Page excerpt ->
■ ■ ■

The party came second in Tamworth in 2019 with 10,908 votes and increased that to 11,719 with their win yesterday. However, they secured 16,401 votes in the seat six years ago in 2017. 

Hayward believes that the public “has not forgiven the Conservatives for the events of 2020 to 2022 and it comes up persistently on the doorstep," despite efforts by Rishi Sunak to "put a house in order".

There have been numerous scandals involving Conservative MPs in recent years, including partygate and allegations of groping against Chris Pincher, whose resignation in Tamworth triggered the by-election after a Commons suspension of eight weeks was recommended. 

Ahead of the votes, analysts had predicted that both contests could be tight, and now both Mid Bedfordshire and Tamworth have Labour majorities of less than 1,500. 

Conservative Party chairman Greg Hands told Sky News this morning that the party would need to “reflect” on why its supporters did not go to the polls and that the “big problem we have is still Conservative voters staying at home”. He described the results as “clearly disappointing for us and we'll have to reflect on the fact that a large number of Conservative voters stayed at home".

But while turnout was down in both seats, Damian Lyons Lowe, the chief executive and founder at pollster Survation, told PoliticsHome that they have data that suggests as many as 60 per cent of people that voted in Mid-Bedfordshire yesterday and voted in 2019, were those who backed the Conservatives in 2019. 

Using data collected in a poll in September, Lyons Lowe explained that among the people who said they were 10/10 likely to vote in yesterday's poll were 52 per cent of the cohort who had backed Conservative Nadine Dorries in 2019. 

Given the Conservative majority was so large, that made up a larger numerical number than the 58 per cent of Labour 2019 backers in the seat who said they were 10/10 likely to vote. Of the 199 people in September who told them they were 10/10 certain to vote, 119 were people who had backed the Conservatives in 2019. 

Based on those figures, Lyons Lowe said, Survation estimate that 60 per cent of yesterday's voters backed the Conservatives in 2019, and subsequently suggests that the Tory base did turn out to vote. 

Elections expert Professor John Curtice wrote for the BBC that the results “represent one of the worst by-election nights that any government has had to endure” and there are “disturbing echoes for the Conservatives” of by-election outcomes in the mid-1990s before Labour won a landslide at the general election.

■ ■ ■

Questions on the material ->
**1.** Answer these questions using the by-election article above:
(a) How many votes did the party secure in Tamworth in 2017?
(b) Whose resignation triggered the Tamworth by-election?
(c) Of the 199 people who said in September they were 10/10 certain to vote, how many had backed the Conservatives in 2019?
**2.** Write the next part of the by-election article above, picking up after its final sentence.

Saved entries ->
■ ■ ■

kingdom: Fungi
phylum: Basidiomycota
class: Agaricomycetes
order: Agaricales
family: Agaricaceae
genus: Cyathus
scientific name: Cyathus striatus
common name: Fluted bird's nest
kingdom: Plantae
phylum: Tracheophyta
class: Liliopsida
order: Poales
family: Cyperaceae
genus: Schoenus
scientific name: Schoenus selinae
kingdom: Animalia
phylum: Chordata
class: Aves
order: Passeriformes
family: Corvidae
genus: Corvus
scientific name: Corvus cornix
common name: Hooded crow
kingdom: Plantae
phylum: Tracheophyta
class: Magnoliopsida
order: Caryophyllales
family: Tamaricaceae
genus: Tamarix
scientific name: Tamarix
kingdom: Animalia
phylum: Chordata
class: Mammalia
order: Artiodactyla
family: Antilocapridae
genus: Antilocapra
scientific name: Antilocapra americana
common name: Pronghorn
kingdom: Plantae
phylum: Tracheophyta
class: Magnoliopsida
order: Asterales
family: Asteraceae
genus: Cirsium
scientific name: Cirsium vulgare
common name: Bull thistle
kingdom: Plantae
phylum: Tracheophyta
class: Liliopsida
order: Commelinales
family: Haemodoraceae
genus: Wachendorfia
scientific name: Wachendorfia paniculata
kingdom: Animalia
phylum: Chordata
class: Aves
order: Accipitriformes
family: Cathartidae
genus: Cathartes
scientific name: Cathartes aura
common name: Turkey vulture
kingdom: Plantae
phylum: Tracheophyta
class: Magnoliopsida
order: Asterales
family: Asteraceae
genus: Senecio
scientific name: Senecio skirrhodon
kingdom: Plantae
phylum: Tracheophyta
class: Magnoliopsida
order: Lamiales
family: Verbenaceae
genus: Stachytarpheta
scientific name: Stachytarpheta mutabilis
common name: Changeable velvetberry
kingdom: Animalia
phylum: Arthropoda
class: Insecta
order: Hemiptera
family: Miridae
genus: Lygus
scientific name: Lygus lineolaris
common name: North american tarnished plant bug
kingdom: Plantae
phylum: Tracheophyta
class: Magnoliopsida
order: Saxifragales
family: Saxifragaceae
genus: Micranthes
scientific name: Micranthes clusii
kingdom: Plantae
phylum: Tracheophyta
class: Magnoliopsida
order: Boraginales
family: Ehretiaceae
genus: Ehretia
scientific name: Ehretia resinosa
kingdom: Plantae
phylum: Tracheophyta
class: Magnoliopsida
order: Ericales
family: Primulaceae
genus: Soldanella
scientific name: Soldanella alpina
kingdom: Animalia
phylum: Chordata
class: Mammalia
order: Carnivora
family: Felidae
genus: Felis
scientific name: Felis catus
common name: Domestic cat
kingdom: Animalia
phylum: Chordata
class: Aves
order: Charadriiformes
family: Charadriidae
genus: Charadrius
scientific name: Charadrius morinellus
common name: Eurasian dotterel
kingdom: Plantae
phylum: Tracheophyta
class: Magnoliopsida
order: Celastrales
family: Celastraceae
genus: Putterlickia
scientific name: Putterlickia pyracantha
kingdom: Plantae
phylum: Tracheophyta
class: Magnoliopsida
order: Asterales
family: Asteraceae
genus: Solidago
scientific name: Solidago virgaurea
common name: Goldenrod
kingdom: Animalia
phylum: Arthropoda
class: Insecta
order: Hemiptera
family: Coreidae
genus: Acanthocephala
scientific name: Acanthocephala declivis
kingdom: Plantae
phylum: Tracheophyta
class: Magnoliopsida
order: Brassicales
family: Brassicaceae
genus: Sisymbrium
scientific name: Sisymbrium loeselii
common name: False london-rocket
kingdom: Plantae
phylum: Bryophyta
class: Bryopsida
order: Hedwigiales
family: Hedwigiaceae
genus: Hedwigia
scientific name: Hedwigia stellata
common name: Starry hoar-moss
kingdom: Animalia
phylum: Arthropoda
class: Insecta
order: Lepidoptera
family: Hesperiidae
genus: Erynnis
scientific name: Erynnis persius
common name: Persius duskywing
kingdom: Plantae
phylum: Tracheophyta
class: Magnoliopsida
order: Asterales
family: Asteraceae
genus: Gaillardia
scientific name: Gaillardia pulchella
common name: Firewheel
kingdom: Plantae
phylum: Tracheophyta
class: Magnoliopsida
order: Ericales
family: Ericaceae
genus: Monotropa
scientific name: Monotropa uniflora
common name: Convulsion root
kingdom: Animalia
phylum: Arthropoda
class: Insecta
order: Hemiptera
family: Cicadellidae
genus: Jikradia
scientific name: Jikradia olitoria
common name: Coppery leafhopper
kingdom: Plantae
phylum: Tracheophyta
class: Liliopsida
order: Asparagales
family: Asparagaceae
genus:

■ ■ ■

Answers to this exercise ->
**1.**
(a) 16,401
(b) Chris Pincher's
(c) 119

**2.**
James Crouch, the head of policy and public affairs at polling firm Opinium agreed with Hayward's assessment that Tory voters failed to turn out in both seats. 

“You would have to be a really strong person on the Conservative side to look at these numbers and feel any level of optimism,” he said, in a grave warning to the party ahead of the next general election, which must be called before the end of 2024.

In Mid Bedfordshire the Conservative vote fell by around 25,000 compared to the 2019 election, while Labour secured fewer votes than they did four years ago. In Tamworth, the Tory vote fell by more than 20,000. 

Voting patterns in by-elections can behave differently to general elections, and Crouch said that with by-elections, there “really aren't very many safer seats for the Conservatives to potentially lose”, looking at Tamworth, Mid-Bedfordshire, and the former safe seat of Selby and Ainsty in North Yorkshire, which flipped to Labour in a by-election in July. 

Crouch told PoliticsHome that there is “limited truth” in the idea that it is Conservatives not turning out to vote, rather than a direct shift towards Labour, and thinks there is a possibility the seats could go blue again at a general election, but that should be of little comfort for the party.

“There is an element of there just being a very, very large number of Conservative voters not prepared to leave their homes and put an X next to the Conservative candidate at a by-election," he explained. 

“I think all that really tells us, is that the Tories have upset a large number of people who wouldn't turn up for them at a by-election, and they'll probably get these safe seats back in a general. 

“But saying that you're going to, you know, saying that you'll probably win back Mid Bedfordshire at a general election doesn’t say very much.”